If you have shared your faith with people, you know that some people think that Jesus was just a good man. They may even think that He was the best of men. But they do not believe that He is the Messiah, the long-promised Savior of the world, God in the flesh, and the King of Israel.
That type of thinking did not start in our day. Most people who heard Jesus teach and saw Him do miracles thought that way in the first century during His ministry. (Of course, some who heard and saw Him thought He was a bad man, a false teacher trying to deceive the people.)
Jesus was and is a good Man. Indeed, He was and is a perfect Man. But He was and is more than that. He is the Messiah. He is the Savior. He is the King of kings and Lord of lords.
Is a person who thinks that Jesus was a good man close or far from believing in Him for everlasting life?
Many Thought Jesus Was Elijah, a Prophet, or John the Baptist (Mark 6:14-16)
Herod’s father was called Herod the Great. His father had ruled as King of the Jews from 40 BC till around 4 BC.
The Herod who ruled at the time of Christ was called Herod Antipas. He ruled from around 4 BC until around AD 37, four years after Jesus’ crucifixion and resurrection. He was called tetrarch, which means “ruler of one quarter.” In other words, he received rulership over one fourth of the region his father had ruled. He was also called the tetrarch or king of Galilee and Perea. His older brother Herod Archelaus was ethnarch or king of Judea, Idumea, and Samaria. His half-brother Herod Philip was made tetrarch or king of the Golan Heights, southern Syria, Traconitis, and Auranitis.
Jesus later called Herod Antipas “that fox.” See Luke 13:32. A fox in the first century was understood as an unclean animal that ate the animals and crops of people in Israel. Jesus saw Herod Antipas as one trying to hinder His ministry and even to put Him to death. But Jesus knew that He would not go to the cross until the appointed time of Passover.
Herod Antipas thought that John the Baptist had risen from the dead and that Jesus was indeed the risen John the Baptist.
Others thought that Jesus was Elijah. Remember that Elijah had never died but had been taken into the third heaven alive.
Still others thought that Jesus was a prophet of God.
These three different understandings of who Jesus was all fell short of His true identity. They all saw Him as a good man. But they all failed to see Him as the Messiah, Savior, and King.
Herod Antipas Had Been Tricked to Put John the Baptist to Death (Mark 6:17-29)
Have you ever been pressured by friends or loved ones to do something you know you did not want to do? Maybe you were pressured into getting drunk, trying marijuana or cocaine, lying to your parents, cheating on a test, etc.
Maybe you did not do something big. But you may have laughed at a racist or dirty joke because everyone else was.
Even people in power are pressured by their family and friends to do things they do not want to do.
King Herod wanted to arrest John the Baptist. But he did not want to hurt him. And he definitely did not want to kill him.

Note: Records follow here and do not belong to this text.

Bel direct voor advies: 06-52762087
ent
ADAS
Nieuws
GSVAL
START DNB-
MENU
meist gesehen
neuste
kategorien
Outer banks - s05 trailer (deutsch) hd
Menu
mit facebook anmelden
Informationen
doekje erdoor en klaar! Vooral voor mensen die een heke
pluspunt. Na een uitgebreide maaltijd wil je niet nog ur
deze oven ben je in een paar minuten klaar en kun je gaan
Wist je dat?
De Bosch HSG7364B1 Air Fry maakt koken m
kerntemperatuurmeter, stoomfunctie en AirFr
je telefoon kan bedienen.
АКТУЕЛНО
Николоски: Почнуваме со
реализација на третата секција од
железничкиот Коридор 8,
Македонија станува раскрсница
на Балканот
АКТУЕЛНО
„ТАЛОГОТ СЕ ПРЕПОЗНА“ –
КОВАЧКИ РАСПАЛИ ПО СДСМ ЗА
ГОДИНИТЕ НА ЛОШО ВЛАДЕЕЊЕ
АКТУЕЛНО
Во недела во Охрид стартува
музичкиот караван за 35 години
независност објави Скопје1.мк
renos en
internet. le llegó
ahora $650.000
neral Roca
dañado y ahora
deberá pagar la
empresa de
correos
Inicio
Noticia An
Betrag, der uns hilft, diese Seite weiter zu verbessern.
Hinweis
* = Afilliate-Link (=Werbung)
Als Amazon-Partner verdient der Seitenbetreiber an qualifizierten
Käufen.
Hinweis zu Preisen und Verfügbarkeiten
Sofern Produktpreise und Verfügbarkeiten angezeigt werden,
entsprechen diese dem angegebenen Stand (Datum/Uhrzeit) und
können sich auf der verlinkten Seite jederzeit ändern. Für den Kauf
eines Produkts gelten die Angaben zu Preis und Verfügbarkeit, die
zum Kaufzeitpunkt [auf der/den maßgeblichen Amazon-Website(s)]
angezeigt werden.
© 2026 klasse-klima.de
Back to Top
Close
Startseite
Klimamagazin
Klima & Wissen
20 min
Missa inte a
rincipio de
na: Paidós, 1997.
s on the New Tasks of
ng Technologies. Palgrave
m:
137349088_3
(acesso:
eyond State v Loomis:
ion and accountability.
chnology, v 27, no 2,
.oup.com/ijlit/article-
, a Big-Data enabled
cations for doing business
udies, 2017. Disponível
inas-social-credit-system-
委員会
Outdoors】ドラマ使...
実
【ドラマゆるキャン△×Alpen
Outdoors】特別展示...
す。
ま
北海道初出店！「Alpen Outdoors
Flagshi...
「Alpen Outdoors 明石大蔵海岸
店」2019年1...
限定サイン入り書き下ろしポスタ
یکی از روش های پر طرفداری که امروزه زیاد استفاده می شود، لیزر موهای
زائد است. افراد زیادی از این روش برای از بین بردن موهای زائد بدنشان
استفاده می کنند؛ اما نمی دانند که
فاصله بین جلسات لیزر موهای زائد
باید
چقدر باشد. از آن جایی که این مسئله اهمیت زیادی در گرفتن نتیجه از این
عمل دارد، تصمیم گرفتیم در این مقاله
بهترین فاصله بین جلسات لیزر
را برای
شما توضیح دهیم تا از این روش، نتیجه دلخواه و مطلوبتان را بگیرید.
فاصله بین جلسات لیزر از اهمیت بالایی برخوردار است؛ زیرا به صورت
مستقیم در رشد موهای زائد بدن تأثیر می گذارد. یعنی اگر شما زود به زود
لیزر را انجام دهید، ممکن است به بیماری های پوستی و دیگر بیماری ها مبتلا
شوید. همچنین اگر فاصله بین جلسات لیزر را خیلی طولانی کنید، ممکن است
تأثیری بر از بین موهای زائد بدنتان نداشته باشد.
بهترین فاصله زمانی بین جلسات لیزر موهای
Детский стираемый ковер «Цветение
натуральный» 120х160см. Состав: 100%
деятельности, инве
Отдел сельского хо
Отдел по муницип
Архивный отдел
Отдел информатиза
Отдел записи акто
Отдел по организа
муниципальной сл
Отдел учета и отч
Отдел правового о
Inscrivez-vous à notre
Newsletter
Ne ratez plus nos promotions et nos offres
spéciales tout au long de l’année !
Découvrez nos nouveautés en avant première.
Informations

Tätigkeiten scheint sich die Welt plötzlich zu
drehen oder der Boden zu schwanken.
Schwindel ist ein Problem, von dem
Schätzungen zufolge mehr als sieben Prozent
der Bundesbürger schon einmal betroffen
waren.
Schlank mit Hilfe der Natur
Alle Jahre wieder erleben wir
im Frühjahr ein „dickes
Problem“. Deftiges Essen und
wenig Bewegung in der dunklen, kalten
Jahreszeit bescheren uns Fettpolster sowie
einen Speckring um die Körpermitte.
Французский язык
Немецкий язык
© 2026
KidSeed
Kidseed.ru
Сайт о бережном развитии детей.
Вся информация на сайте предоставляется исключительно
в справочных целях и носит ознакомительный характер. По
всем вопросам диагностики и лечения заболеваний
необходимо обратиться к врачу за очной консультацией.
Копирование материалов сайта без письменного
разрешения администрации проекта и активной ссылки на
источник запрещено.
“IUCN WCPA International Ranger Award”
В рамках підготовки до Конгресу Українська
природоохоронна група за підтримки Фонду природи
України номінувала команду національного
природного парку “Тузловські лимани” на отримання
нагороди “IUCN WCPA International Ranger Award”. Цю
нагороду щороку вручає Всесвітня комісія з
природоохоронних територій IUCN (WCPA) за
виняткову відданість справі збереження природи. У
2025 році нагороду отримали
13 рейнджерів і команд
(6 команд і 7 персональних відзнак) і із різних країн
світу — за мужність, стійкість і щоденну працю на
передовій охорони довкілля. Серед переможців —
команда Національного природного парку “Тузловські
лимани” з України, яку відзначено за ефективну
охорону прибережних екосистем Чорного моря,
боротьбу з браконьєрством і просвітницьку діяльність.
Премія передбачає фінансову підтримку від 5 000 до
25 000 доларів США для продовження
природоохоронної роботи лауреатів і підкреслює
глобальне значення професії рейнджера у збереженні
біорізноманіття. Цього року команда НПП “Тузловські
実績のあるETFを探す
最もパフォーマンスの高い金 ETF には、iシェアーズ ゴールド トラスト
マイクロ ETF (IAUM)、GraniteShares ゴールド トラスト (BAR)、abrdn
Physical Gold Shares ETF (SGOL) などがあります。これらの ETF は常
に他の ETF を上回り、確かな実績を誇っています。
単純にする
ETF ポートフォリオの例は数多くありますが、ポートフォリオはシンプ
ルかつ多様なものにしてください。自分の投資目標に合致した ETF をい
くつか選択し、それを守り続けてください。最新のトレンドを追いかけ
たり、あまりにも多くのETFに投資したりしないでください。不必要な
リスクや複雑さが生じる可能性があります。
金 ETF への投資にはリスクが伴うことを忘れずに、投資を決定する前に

But his wife and his stepdaughter tricked him. They asked for the head of John the Baptist on a platter.
What would you do? You promised your stepdaughter whatever she asked. It was in your power to give her John’s head on a platter.
If you did not do it, you would lose face both with your family and the people in court.
So, Herod had John beheaded. He did the unthinkable because he did not want to lose face.
But Herod did lose face. God was displeased by what Herod did. Of course, God knew this was going to happen. But Herod was responsible for his sinful actions. He could not pass the blame solely to his wife and stepdaughter. They all were culpable.
John the Baptist’s Death Foreshadowed Jesus’ Soon Death, Burial, and Resurrection (Mark 6:29)
Luke tells us that John the Baptist was killed by the representatives of Rome and that he was buried (v 29). While John the Baptist did not rise from the dead at that time, Luke does tell us that Herod thought he had risen and was now calling himself Jesus.
Might it be that Luke intends the reader to see in John the Baptist a foreshadowing of Jesus’ death, burial, and resurrection? That seems likely.
Herod was wrong. John the Baptist had not risen from the dead.
But Jesus, whom Herod wrongly thought was John the Baptist, would be put to death, buried, and would rise on the third day.
John the Baptist was Jesus’ forerunner even in his death.
We serve God in the flesh, the King of kings and Lord of lords. He is coming again soon to rule over a kingdom of righteousness and peace. May we never forget that He is the Exalted One.
As we have opportunity, may we clear up the confusion of those who believe that Jesus was just a good man. It is good that they have a positive attitude about Him. But they still do not grasp who He is and what He promises. The Lord can use their positive attitude about Jesus to bring them to faith if they are open to the truth. John 3:16 might open their eyes to the fact that Jesus guarantees everlasting life to all who simply believe in Him for it.